Tasks and exercises:
(1) Translate this sentence from the report on the Dow's slide into French: "Investors remain on edge over tariff concerns and a recent jump in interest rates."
(2) Reproduce the report on the Dow's slide from "Dow drops over" to "rout since February.", switching "blue-chip average" to "benchmark index".

Text:
Dow drops over 500 points, with stock market extending slide following Wednesday’s plunge - http://earlyretireonline.com | how to earn money fastOctober 11, 2018 9:05 pm
Categorised in: Breaking Financial News
The Dow plunged 500 points on Thursday, exacerbating a 800-point drop the day before that marked the blue-chip average’s largest rout since February.
Investors remain on edge over tariff concerns and a recent jump in interest rates. President Donald Trump added fuel to the fire by castigating the Federal Reserve for continuing to hike a benchmark rate that affects both business and consumer loans.
The Dow Jones industrial average slid 546 points, or 2.13 percent, to close at 25,052.83. The index also fell below its average price over the past 200 days, a widely watched level that can provide support during sell-offs.
“This is another bad day,” said Brad McMillan, chief investment officer at Commonwealth Financial Network. “One of the discouraging things is the market really tried to rally during the day and it couldn’t hold on to it.”
A market correction – a decline of 10 percent or more from a peak – isn’t out of the question, said Brian Levitt, senior investment strategist at Oppenheimer Funds. But corrections occur almost every year and one now is unlikely to mean the end of the bull market. The Dow currently is 6.6 percent off its peak from Oct. 3.
“Volatility is the ticket to the game,” said Levitt. “Investors should have a plan, stick to it, invest in the long term and don’t worry about bursts of volatility. It happens.”
Still, Wall Street pros are debating whether the current slide is signaling more severe problems for a bull market that is more than nine years old. Here’s what they’re watching:
Are investors running for so-called safer investments? By Thursday’s measure, the answer is yes. Gold prices recorded their largest gain in over two years, while Treasuries jumped after a better-than-expected auction of 30-year notes.

Data extract:

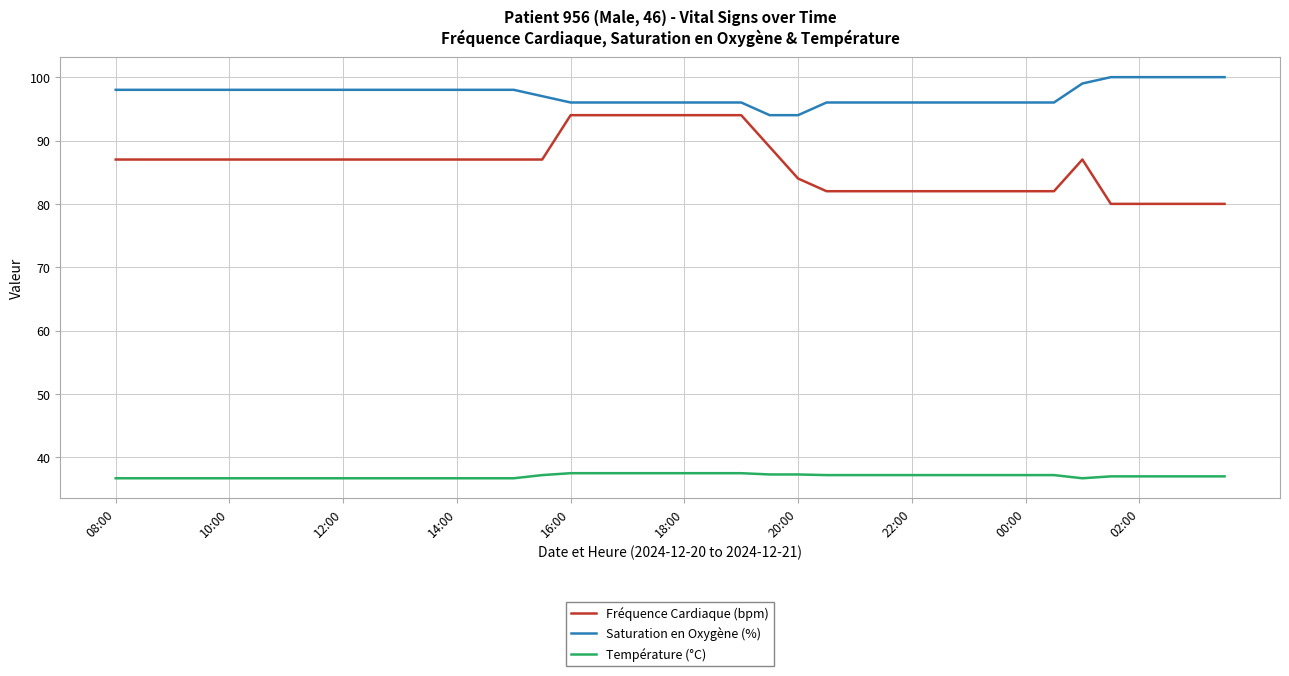

What is the difference between the maximum and minimum values in the Fréquence Cardiaque (bpm) series?

14.0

Expected outputs:
(1) Les investisseurs restent sur les nerfs en raison des inquiétudes liées aux droits de douane et d'une récente hausse des taux d'intérêt.

(2)
Dow drops over 500 points, with stock market extending slide following Wednesday’s plunge - http://earlyretireonline.com | how to earn money fastOctober 11, 2018 9:05 pm
Categorised in: Breaking Financial News
The Dow plunged 500 points on Thursday, exacerbating a 800-point drop the day before that marked the benchmark index’s largest rout since February.